Teddy Roosevelt and John Quincy Adams are the only two US Presidents that did not use a Bible at their swearing-in ceremonies. Should a bible be required?

Teddy Roosevelt and John Quincy Adams are the only two US Presidents that did not use a Bible at their swearing-in ceremonies. Should a bible be required?
  • A bible should be required at a swearing in ceremony

    The Bible has traditionally been used at Presidential swearing-in ceremonies. This tradition should not be changed. Although a couple of presidents did not use the Bible, most have, and it should be required. If a President is not willing to swear in using the Bible I would question his or her integrity and motives.

  • The Death Penalty is Revenge, Not Justice

    There have been many instances where the wrong person has been imprisoned for a crime, even a so-called capital crime. What if one of these people was put to death for these crimes? Where is the justice in that? I think that the death penalty is leveled moreso as a result of people's interpretation and anger over the crime committed.

  • It should not be required.

    Though a Bible is required for many cases of swearing-in, it seems odd for one to be used in the swearing-in of a U.S. president. Corruption and unfulfilled promises are practically to be expected in most (if not all) administrations, and the use of a Bible will not change that fact so it seems rather useless to make it required.

  • Directly in Opposition to 1st Amendment

    The 1st amendment gives all citizens the freedom of religion.
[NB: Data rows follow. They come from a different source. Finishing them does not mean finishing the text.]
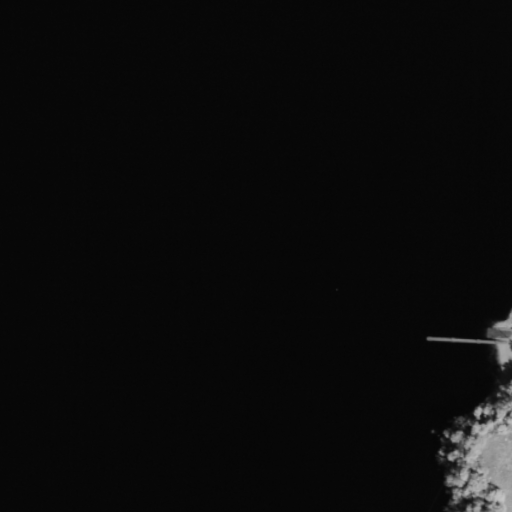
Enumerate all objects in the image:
pier: (461, 339)
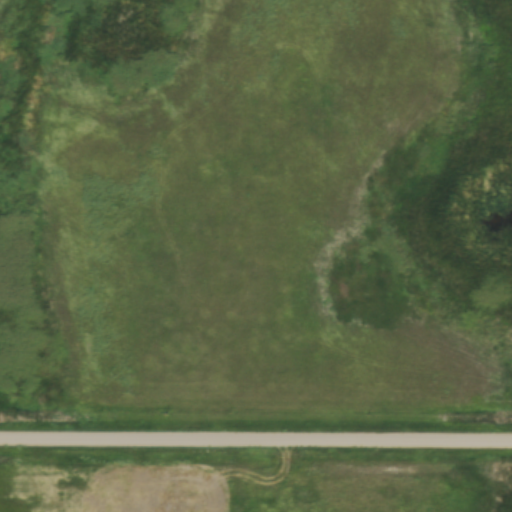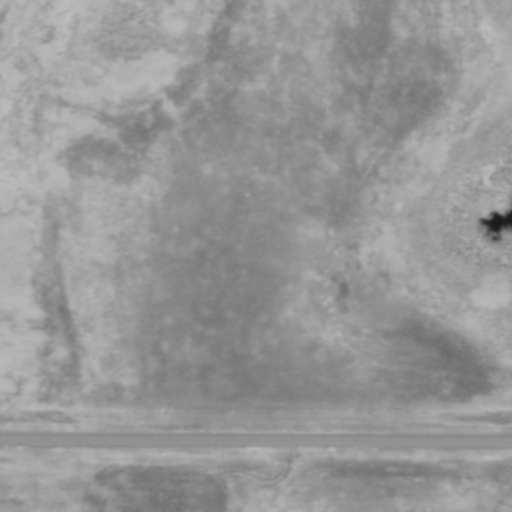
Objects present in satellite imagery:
road: (256, 441)
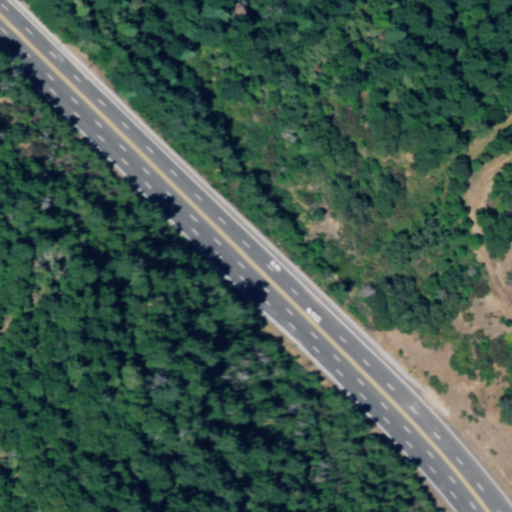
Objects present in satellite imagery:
road: (247, 262)
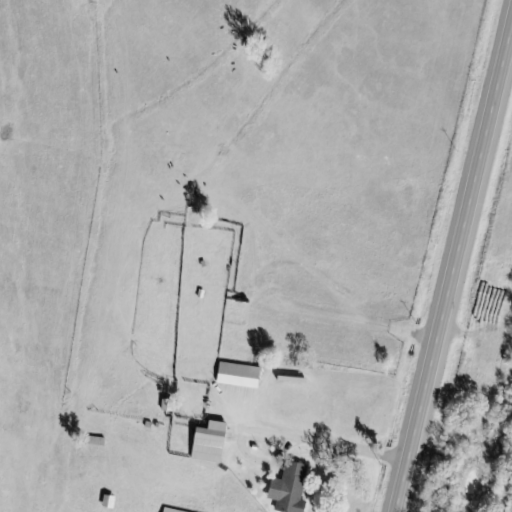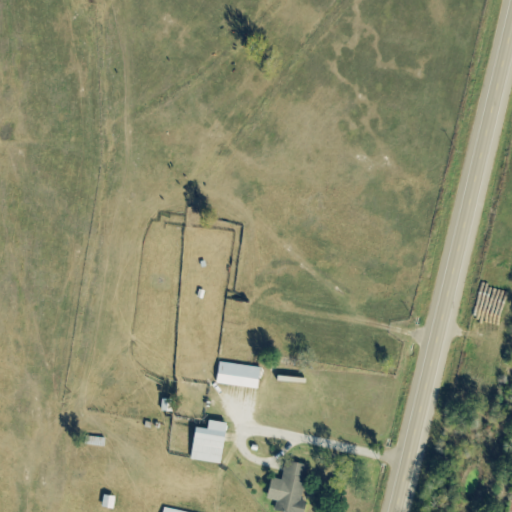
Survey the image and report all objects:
road: (454, 270)
building: (242, 377)
building: (170, 406)
building: (214, 444)
railway: (500, 470)
building: (292, 489)
building: (172, 510)
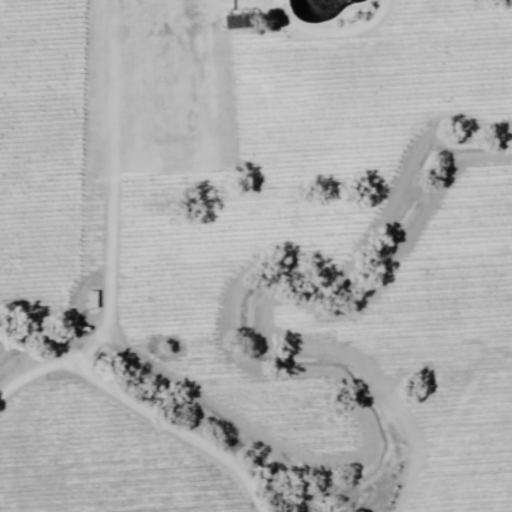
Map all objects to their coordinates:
building: (221, 52)
road: (108, 53)
road: (282, 476)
Forcing someone to swear on the bible spits in the face of this by forcing elected officials to express Christian religious beliefs. Even if other bible's a provided for other religions, you would force the nonreligious to express religious belief. Also, someone swearing on something they don't believe in makes the swear worthless, honestly.

  • Definitly not at all.

    Should definitely be up to the president. It depends if they believe in god or not. Some people even believe in god but don't think it interferes with day to day life. Deism is what it is called, and really, what does god have to do with being president anyway?

  • It should be the president's choice.

    If they feel that their chosen holy book is a sufficiently important symbol that to swear on it increases the strength of their oath then they should feel free to do so. If they are either not religious or feel that they should not swear on a religious book in relation to an official government thus protecting a strong separation of state and religion that should also be allowed. The choice is both a personal religious and a political statement that a president should be allowed to make.

  • Clearly not .

    Given the stated - and actual - freedom of religion in the US, I don't think this will ever be a requirement, implied or otherwise. It does present a unique opportunity for an incoming president to express his/her beliefs. I like John Q. Adams's use of the law book.

    That said, swearing on the Bible shouldn't be taken as a sign (since I'm pretty sure not all of our leaders were devout Christians). It's just a nod to tradition. I get irritated when people try to scrub every trace of religion from every official act. Plenty of uses - like this one - are harmless. They stem from a time when most Americans were Christians, and the mention of that religion wasn't something anyone thought about.

    The incoming president will swear on whatever he/she wants, or nothing. Like everything the president does, it's a statement. This is the first presidential act, so it's especially fraught with meaning, even in these days. I'm curious to see how president-elect Trump handles it (WHY, America?)

  • No, the use of the Bible is tradition, but it should not be required.

    The use of the Bible for swearing in the president is a tradition, but it should not be required. In fact, requiring it would be unAmerican. The Constitution promises not only religious freedom but declares the separation of church and state. To require the president to use a Bible would go against both of those. At any rate, if a president-elect did not want to use a Bible he/she would most likely not want to for religious reasons in the first place and the Bible would not hold the meaning for him/her as it would to someone who did want to use a Bible anyway. The whole purpose of swearing in with a hand on the Bible is because a Christian would take any promise made on the Bible more seriously as it is sworn to God on God's word. If the person does not hold the belief to make the use of the Bible relevant than it serves no purpose to insist on the use of the Bible to swear them into office.